DWP data shows that in April this year there were 380,000 Universal Credit households that had a third or subsequent child born on or after April 6 2017, and 71,000 Child Tax Credits households. This means a total of 450,000 households are impacted.

Introduced by the Conservative Chancellor George Osborne the policy restricts most low-income families to claiming Universal Credit and child tax credit for their first two children. It is estimated hundreds of thousands of children could be lifted out of poverty if the two-child benefit limit is axed.

The Archbishop of Canterbury, Suella Braverman and Nigel Farage are among the unlikely names in agreement that the cap needs to be abolished.

Paul Carberry, chief executive of Action for Children, said: “Today’s figures confirm the relentless expansion of this cruel policy, which creates and entrenches child poverty. Its impact is devastating for our country’s poorest parents who are trying their absolute hardest to make ends meet, denying them much-needed income to buy the basics for their children.

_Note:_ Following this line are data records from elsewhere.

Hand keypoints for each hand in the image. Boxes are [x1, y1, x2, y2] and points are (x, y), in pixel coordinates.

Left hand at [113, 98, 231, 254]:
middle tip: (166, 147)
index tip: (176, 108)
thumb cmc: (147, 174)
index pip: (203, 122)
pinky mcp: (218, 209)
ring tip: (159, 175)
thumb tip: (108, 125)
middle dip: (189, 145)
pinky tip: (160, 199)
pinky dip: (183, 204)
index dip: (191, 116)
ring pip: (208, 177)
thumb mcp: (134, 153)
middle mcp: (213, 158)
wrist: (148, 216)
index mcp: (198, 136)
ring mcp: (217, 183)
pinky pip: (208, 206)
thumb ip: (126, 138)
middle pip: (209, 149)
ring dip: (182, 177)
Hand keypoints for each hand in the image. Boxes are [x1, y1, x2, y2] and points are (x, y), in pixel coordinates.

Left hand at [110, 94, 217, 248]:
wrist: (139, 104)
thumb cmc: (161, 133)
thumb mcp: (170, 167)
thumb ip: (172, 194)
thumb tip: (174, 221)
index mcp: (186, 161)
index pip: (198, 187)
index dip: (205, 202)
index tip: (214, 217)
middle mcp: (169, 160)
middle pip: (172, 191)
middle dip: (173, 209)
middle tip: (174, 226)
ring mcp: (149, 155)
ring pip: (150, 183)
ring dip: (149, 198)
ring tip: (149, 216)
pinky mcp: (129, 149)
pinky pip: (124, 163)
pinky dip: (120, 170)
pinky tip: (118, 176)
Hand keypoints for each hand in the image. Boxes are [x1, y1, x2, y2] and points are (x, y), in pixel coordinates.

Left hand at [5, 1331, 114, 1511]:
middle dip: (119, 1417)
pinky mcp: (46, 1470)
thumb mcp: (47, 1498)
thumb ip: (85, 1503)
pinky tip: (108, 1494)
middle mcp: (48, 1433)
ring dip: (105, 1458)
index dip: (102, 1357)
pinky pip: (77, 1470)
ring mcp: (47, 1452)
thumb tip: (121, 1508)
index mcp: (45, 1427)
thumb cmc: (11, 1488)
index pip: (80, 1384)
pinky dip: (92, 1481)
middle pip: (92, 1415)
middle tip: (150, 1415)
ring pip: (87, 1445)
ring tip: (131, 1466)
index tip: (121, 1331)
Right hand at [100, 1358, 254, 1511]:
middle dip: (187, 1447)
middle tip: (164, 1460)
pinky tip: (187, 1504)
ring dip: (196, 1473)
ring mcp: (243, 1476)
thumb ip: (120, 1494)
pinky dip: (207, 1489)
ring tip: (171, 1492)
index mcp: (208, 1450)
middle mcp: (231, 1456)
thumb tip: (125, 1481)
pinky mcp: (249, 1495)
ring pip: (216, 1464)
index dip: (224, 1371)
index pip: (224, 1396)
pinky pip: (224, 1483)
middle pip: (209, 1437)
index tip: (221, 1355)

“Child poverty puts enormous pressure on public services and makes it much more difficult for those children to fulfil their potential. Ultimately, the cost of the two-child limit is far greater than the money it saves. The new government must urgently bring forward its child poverty strategy as promised in its manifesto. This must include scrapping the two-child limit.”

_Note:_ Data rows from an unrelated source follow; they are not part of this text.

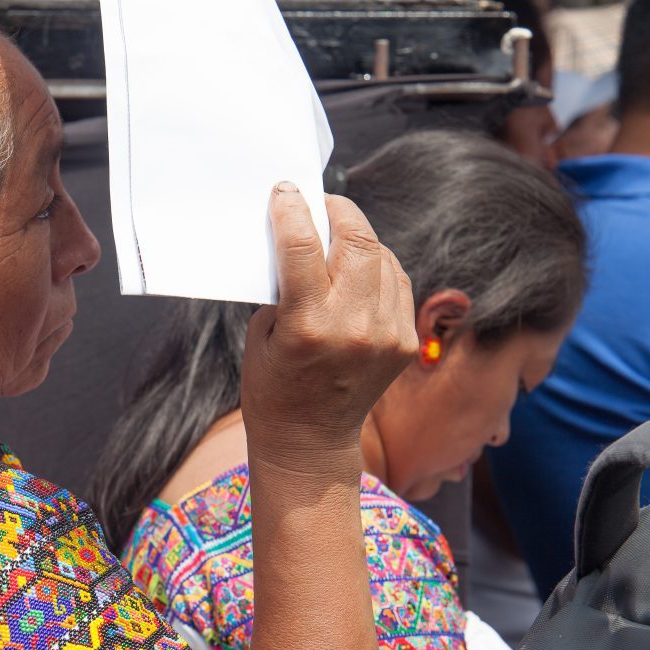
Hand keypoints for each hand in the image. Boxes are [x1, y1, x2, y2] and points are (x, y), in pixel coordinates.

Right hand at [241, 184, 416, 474]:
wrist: (309, 439)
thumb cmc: (272, 385)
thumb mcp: (263, 332)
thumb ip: (284, 286)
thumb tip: (299, 239)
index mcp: (308, 325)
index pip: (302, 247)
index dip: (292, 209)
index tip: (285, 190)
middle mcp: (353, 327)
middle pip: (355, 240)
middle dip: (336, 211)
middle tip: (320, 202)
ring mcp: (386, 334)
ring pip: (381, 256)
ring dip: (358, 237)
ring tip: (337, 234)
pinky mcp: (404, 341)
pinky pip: (396, 282)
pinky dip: (378, 265)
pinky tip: (360, 266)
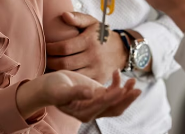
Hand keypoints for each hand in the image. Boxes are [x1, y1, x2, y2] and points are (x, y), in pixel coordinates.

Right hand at [16, 70, 140, 122]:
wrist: (48, 86)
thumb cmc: (52, 88)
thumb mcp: (61, 90)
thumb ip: (75, 92)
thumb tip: (90, 93)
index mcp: (84, 113)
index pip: (102, 105)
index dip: (113, 97)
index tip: (121, 88)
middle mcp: (93, 111)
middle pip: (114, 108)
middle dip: (126, 99)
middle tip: (136, 89)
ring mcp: (97, 103)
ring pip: (117, 101)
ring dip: (126, 92)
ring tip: (134, 81)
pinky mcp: (98, 95)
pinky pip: (113, 92)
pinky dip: (118, 84)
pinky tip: (117, 73)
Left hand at [46, 12, 127, 83]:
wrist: (122, 51)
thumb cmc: (102, 35)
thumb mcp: (92, 23)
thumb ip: (78, 18)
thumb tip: (63, 15)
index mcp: (90, 41)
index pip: (65, 47)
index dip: (51, 49)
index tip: (45, 47)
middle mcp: (93, 56)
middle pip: (65, 63)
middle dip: (50, 62)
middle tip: (43, 59)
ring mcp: (96, 70)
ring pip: (71, 75)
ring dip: (57, 73)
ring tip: (49, 68)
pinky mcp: (98, 80)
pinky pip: (80, 82)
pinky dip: (69, 81)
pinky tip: (62, 77)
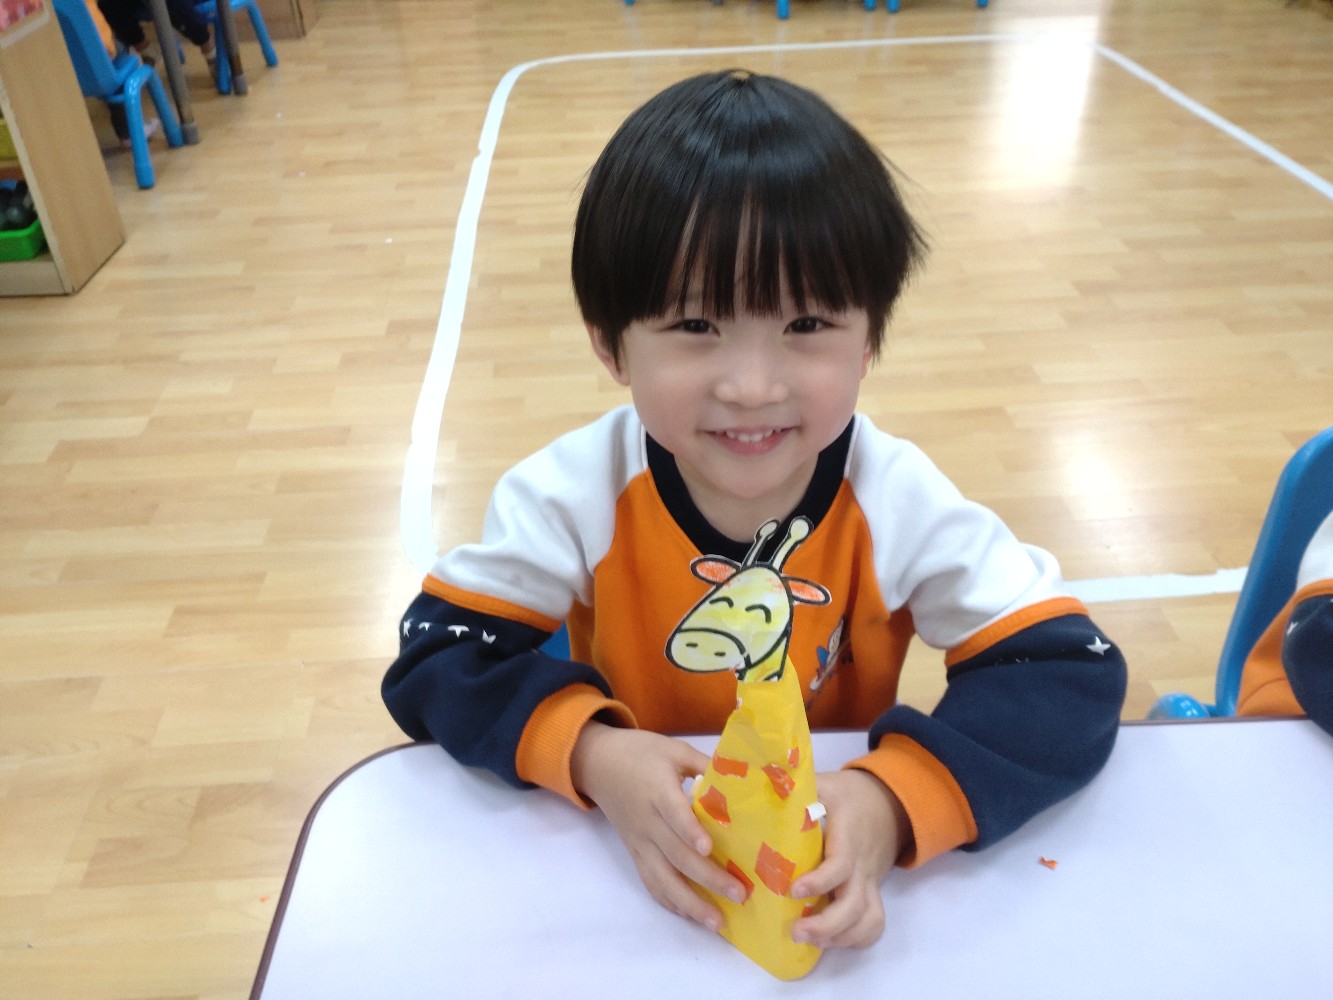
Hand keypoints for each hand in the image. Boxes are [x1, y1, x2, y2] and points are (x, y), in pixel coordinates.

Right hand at [570, 722, 746, 931]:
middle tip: (739, 893)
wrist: (598, 764)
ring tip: (717, 921)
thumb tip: (744, 775)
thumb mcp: (674, 750)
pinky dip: (670, 902)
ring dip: (689, 903)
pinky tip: (691, 915)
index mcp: (658, 790)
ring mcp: (640, 842)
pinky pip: (650, 883)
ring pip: (661, 879)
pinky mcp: (635, 853)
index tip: (709, 848)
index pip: (673, 814)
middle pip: (675, 855)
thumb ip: (705, 764)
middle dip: (707, 878)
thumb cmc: (641, 753)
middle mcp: (647, 822)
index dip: (690, 831)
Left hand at [789, 768, 908, 949]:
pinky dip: (855, 938)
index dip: (820, 881)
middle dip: (827, 925)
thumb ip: (794, 786)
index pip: (841, 864)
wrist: (888, 803)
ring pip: (868, 919)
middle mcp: (862, 864)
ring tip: (809, 941)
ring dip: (840, 937)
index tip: (794, 891)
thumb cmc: (848, 794)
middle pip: (855, 904)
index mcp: (849, 836)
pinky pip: (874, 922)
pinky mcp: (871, 892)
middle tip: (796, 931)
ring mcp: (869, 882)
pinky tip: (829, 942)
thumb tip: (756, 782)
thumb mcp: (823, 783)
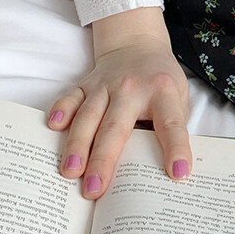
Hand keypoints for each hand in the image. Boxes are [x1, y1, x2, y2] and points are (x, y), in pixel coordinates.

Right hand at [47, 33, 191, 199]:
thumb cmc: (160, 80)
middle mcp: (132, 88)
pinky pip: (71, 97)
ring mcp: (105, 85)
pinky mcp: (86, 83)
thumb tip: (172, 170)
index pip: (171, 124)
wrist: (138, 44)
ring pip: (88, 116)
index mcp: (163, 92)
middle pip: (116, 126)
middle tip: (94, 189)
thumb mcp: (179, 98)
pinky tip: (54, 127)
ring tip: (70, 171)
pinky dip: (61, 110)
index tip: (178, 173)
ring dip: (77, 145)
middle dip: (104, 159)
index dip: (176, 148)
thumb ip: (175, 127)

Becca Lyon, head of UK child poverty at Save the Children, said: “It is an outrage that 440,000 families are denied vital support because of the unfair two-child limit, a rise of over 30,000 since last year. More and more children will suffer every year just because they have siblings, unless the UK Government acts now.

“The cruel two-child limit should be scrapped immediately to prevent families from facing hardship and destitution.”

Asked how he plans to tackle the scourge of child poverty, Mr Starmer told The Mirror last week: “There will be a strategy in place, as we did have under the last Labour government, to drive down child poverty. Nobody wants to see any child poverty.

“We got the numbers right down under the last Labour government. There are things that we can do straight away when it comes to the cost of living crisis, which is bearing down on families. Obviously, we’ve got the breakfast clubs that we need to set up in our schools.”

He went on to say he’d spoken to a primary school teacher earlier in the day who had to provide food to a number of kids who arrive hungry. Mr Starmer said: “There was a primary school teacher there explaining that he has to provide food to his children, a number of his children, when they arrive at school because they haven’t got enough food, to get through the day.

“We can start to change, some of that. Housing is a massive driver of child poverty. So that’s why we need to get those houses built. There are many strands to this that we will be starting on straight away, because I’m determined that we will work as hard as the last Labour government when it comes to driving down child poverty.”